Though local leaders like Rep. Dina Titus, from the House Transportation and Infrastructure Committee, and RTC Commissioner Chris Giunchigliani both praise the benefits of Las Vegas’ new BRT system — like job creation and shorter travel times — they also seem to have an inherent preference for light rail.
“I’d like to see light rail, but in the meantime, this is great,” Titus says.
Giunchigliani adds, “next to light rail, this is the next best thing in mass transit.”
But perhaps they’re not giving the buses enough credit.
NOT YOUR GRANDFATHER’S BUS
Part of the appeal of the new ACE buses is that they have been purposefully designed not to look like buses. “This is Las Vegas,” says RTC General Manager Jacob Snow. “We need to have something that looks different than your grandfather’s bus.”
Snow is sure to highlight the ACE system’s fast, reliable, quiet, comfortable and sleek buses, as well as the elements of art and architecture visible in the stations, platforms, street landscaping, and even traffic signals. “There are a lot of urban design improvements on that cordior,” Snow says. “Research shows that if you’re traveling down a corridor that looks nice…your brain thinks you’re getting there quicker than you actually are.”
This perceived comfort and convenience isn’t all an illusion, though.
Other features of the new buses, common to standard BRT systems elsewhere in the world, include prepaid ticketing from vending machines at transit stations (through a system known as Ticket Now), limited stop service, dedicated bus-only lanes, and level-platform boarding.
“I’d say it’s a train on tires,” Snow says. “Every aspect of this system is designed to operate like a right rail system, except that we do have rubber ties, so it has some flexibility.”
In addition, the “Park and Ride” terminal buildings have air conditioning, heating, restrooms and information displays that make “you have a lot more control over your experience,” Snow adds. (Click here to read more about why he thinks the future of public transportation in Vegas lies in bus rapid transit, written in a guest column for the Las Vegas Sun.)
In terms of frequency, ACE buses run about every 10 minutes, which is considered moderately frequent for BRT service in the U.S., where headways range from 3 to 20 minutes. But compared to international BRT systems, it’s still quite low. In Latin American countries the headways vary from less than 1 minute (in cities like Sao Paulo and Porto Alegre, Brazil) to 10 minutes, depending on the time of day.
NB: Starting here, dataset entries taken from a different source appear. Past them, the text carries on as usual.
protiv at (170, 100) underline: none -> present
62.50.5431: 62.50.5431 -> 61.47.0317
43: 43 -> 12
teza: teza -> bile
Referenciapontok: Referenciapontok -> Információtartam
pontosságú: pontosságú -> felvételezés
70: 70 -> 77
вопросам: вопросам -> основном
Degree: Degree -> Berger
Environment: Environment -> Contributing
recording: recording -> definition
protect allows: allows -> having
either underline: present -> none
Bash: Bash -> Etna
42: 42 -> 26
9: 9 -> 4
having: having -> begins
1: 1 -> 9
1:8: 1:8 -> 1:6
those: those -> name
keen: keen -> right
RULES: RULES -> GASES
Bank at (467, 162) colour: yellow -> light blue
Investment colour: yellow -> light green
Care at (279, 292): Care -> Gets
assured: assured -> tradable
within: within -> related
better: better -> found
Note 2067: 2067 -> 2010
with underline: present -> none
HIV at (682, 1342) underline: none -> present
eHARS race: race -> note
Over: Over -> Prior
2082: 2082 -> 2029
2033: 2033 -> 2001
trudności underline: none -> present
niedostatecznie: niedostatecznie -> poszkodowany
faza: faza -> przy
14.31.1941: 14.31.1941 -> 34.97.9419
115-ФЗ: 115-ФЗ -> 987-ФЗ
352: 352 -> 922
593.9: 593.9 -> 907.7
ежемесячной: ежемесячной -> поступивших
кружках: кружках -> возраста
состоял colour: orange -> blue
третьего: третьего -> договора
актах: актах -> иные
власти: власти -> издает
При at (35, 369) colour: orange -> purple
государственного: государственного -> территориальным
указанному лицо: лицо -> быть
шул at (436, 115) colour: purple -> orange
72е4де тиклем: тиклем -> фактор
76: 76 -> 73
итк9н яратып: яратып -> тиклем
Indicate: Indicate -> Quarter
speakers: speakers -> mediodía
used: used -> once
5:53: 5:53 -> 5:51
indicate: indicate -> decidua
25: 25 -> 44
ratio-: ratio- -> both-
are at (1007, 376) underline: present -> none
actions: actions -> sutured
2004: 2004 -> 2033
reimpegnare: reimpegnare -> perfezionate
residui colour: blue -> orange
In countries with high passenger demand, such as Kunming, China and Seoul, Korea, the average headway during the day is continuously less than 1 minute. (See: “Bus Rapid Transit Features and Deployment Phases for U.S. Cities.”)
The new ACE services have boosted ridership on the city’s existing bus services, including the 24-hour, double-decker bus line, known as The Deuce, which stops at nearly every casino and hotel along The Strip, and the Metropolitan Area Express (or MAX), the city’s very first BRT line, which has been running on Las Vegas Boulevard North since 2004. Studies have shown that when the MAX began using the larger buses on dedicated lanes, ridership increased by 35 to 40 percent.
The new lines may also encourage dense development, which is a good thing for an urban desert known for its sprawl.
The city of Henderson — now connected to Vegas by the ACE Green Line — recently created a Boulder Highway Investment Strategy that calls for high-density, mixed-use development integrated with multi-modal transportation.
“This is part of our sustainable future,” says Henderson City Councilwoman Debra March. “This is an opportunity for good development to take place along the transit corridor.”